The Icelandic Sheep Dog
Discover the Icelandic Sheepdog's history and resurgence as Iceland's national dog. Join us in 2024 for the opening of our exhibition dedicated to this unique breed. Help spread the word about this remarkable breed and participate in strengthening its presence on the international stage.
Sense of smell
It's dark outside and winter has set in with the associated stormy weather. Then it's best to rummage around a bit, and today it's a questionnaire about dogs in Sarpur, a cultural historical database, that was chosen. I came across a story about the dogs' sense of direction and sense of smell, which I would like to quote here. It is a man, born in 1012 who writes: "Stories of the wisdom of dogs will be countless, but I lack the knowledge to trace them here, as it would be too long. It is certain that many people who were lost in storms or snowstorms resorted to letting the dog lead them home, and it rarely failed. It often happened that sheep were lost in storms and sometimes survived in the snow for weeks and months. Then it was good to have a dog that could find the lost sheep, and some farmers had them and were then hired for searching. These were dogs of the Icelandic breed. Some of them could distinguish whether the livestock in the snow were alive or dead. One farmer had two such dogs, one only searched for living sheep, and the other for dead." Attached is a picture from October this year.

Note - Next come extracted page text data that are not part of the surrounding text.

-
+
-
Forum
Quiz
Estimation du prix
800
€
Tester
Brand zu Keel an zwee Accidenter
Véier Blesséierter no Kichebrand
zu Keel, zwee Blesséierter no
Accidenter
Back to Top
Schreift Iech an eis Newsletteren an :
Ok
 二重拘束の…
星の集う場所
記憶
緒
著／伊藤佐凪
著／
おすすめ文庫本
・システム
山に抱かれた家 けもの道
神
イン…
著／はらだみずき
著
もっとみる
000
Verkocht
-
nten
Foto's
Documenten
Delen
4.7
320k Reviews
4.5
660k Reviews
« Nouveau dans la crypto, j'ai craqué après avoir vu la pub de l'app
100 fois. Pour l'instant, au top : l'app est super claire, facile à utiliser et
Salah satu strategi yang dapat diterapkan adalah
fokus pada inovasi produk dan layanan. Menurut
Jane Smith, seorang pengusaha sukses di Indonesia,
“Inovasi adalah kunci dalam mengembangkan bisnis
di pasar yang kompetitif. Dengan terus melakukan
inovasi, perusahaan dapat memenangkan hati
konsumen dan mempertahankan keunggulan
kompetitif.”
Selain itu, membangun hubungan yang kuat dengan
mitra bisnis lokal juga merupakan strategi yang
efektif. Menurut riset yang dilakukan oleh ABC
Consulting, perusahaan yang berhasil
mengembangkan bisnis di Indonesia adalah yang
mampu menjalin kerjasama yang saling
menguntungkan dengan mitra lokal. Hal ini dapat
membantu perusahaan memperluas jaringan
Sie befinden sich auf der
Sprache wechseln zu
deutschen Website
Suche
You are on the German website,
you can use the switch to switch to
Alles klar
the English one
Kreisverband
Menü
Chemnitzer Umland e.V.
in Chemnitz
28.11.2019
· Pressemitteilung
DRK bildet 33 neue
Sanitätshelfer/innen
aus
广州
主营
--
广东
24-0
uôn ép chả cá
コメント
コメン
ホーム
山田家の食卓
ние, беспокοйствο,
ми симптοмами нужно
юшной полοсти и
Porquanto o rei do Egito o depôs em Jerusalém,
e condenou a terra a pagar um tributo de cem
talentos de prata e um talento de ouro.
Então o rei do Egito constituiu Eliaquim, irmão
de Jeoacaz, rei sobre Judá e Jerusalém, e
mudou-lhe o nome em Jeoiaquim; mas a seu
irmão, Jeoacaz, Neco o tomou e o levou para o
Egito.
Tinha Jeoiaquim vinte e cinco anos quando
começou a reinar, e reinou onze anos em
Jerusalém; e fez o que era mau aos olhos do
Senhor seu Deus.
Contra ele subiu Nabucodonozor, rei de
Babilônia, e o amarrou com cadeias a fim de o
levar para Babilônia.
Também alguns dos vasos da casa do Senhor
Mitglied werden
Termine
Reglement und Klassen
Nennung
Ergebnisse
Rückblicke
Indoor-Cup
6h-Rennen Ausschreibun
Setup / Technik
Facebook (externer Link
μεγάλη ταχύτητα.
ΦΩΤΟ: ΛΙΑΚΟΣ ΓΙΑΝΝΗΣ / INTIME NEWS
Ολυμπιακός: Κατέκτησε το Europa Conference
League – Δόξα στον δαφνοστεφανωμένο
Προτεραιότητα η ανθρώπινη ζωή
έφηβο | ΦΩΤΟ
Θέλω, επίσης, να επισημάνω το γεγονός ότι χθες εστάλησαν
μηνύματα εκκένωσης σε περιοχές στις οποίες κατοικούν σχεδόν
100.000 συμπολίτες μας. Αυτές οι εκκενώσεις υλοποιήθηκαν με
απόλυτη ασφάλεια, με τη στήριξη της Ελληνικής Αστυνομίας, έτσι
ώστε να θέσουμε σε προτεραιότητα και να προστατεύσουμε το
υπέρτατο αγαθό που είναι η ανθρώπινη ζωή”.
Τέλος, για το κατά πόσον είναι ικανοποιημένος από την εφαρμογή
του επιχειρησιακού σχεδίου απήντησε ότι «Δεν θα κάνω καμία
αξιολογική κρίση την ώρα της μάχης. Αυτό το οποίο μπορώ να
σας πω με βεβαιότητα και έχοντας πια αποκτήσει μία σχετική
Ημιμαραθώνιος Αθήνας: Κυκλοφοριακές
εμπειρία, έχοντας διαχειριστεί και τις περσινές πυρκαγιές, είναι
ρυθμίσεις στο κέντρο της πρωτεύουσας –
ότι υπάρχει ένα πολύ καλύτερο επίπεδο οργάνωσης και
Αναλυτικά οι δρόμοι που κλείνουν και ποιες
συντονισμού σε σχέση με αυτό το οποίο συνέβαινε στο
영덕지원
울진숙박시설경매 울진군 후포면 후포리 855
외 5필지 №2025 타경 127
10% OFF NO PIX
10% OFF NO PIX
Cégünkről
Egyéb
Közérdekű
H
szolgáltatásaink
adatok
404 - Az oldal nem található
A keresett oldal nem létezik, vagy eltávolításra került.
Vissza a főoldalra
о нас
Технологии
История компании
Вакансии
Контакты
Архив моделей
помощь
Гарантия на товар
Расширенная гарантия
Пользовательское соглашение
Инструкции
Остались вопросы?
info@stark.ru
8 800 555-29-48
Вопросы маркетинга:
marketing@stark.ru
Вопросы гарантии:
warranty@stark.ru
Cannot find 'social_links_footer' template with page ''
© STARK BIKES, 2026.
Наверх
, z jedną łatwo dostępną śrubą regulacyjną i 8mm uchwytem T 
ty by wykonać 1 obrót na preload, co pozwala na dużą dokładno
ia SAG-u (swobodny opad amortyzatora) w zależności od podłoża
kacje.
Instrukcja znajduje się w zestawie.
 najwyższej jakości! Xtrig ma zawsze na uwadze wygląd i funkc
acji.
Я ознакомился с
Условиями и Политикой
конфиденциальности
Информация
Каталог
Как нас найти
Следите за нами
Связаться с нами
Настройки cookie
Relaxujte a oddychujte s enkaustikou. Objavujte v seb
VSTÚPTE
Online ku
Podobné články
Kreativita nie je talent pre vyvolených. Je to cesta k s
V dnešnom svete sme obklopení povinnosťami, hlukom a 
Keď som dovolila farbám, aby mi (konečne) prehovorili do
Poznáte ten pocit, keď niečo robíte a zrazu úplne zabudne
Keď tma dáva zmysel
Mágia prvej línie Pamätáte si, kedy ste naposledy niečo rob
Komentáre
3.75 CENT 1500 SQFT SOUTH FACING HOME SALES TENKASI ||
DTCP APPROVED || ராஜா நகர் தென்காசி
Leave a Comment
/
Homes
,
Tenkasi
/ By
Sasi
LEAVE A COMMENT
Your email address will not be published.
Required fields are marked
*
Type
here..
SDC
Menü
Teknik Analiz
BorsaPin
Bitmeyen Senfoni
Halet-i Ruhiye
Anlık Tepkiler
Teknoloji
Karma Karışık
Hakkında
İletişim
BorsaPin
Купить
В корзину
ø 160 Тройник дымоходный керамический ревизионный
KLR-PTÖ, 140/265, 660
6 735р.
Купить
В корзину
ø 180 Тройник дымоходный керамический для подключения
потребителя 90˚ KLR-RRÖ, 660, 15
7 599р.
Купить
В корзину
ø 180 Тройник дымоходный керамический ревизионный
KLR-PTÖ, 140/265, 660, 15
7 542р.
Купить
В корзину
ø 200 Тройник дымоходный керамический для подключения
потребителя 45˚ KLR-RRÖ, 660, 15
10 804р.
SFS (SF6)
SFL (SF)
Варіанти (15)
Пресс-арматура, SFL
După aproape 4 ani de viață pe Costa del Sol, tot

I love books and for that reason I am incredibly pleased to have some books either about the Icelandic sheepdog or containing material related to Icelandic dogs and their history. In my collection is **The Iceland Dog 874-1956** by Mark Watson which refers to many old books and I find it fun to dig up these primary sources. Some I have found online (in digital libraries) and some I got in antiquarian bookshops, for example **Das unbekannte Island** by Wather Heering (1935), **Lýsing Íslands IV** by Þorvald Thoroddsen (1920) and the large **travel book by Eggert Ólafsson and Bjarna Pálsson 1752-1757**. So is the book **Icelandic Sheepdog** by Gísli Pálsson (1999) in which he briefly goes over the history of the Icelandic sheepdog and then gives an overview of the breeders of Icelandic sheepdogs at the time the book was published. The breeders describe their dogs their breeding is based on and it is very informative to read through this because the number of pure bred dogs is still rather small at this point in time. There are also pictures of the main coat colors of the Icelandic Sheepdog and a name bank in the book. The books by Stefán Aðalsteinsson are interesting because he has researched the origin of domestic animals in Iceland and is often referred to in recent sources. Much interesting information about Icelandic farm animals can be found in **Íslenzkir Þjóðhættir** by Séra Jónas Jónasson from Hrafnagili (1934). In the book **The Dewclaw Puzzle**, Moniku D. Karlsdóttir writes about her theory of the inheritance of dewclaws in the Icelandic sheepdog. I'm sure there is much more about Icelandic sheepdogs hidden in my book shelves that I have not yet found. If someone knows about "hidden" stories in various books, please do not hesitate to let me know and contact me by email at [email protected].
The goal 2024
About a year ago I started working on the project about the Icelandic national dog and I am pleased with the progress. I have read a lot, both in books and on the internet. I have connected with many people, both at home and abroad, and I find that most of the people I have talked to have a burning interest. I have been collecting stories and pictures and I need to keep finding interesting content in the database. It's a bit slow to get answers from local photo galleries/collections to be able to buy old pictures but I will continue to work on it. Now is the time with the shortest days of the year, which is exactly the best time for me to work on this, and next on the agenda is to set up space on the website to publish the stories I have been given. There is still a lot of work to be done but the goal is set: opening the exhibition in the summer of 2024. I look forward to bringing my ideas about the exhibition into action and of course I will continue to talk about the progress of the project here in the blog along with various speculations and interesting information.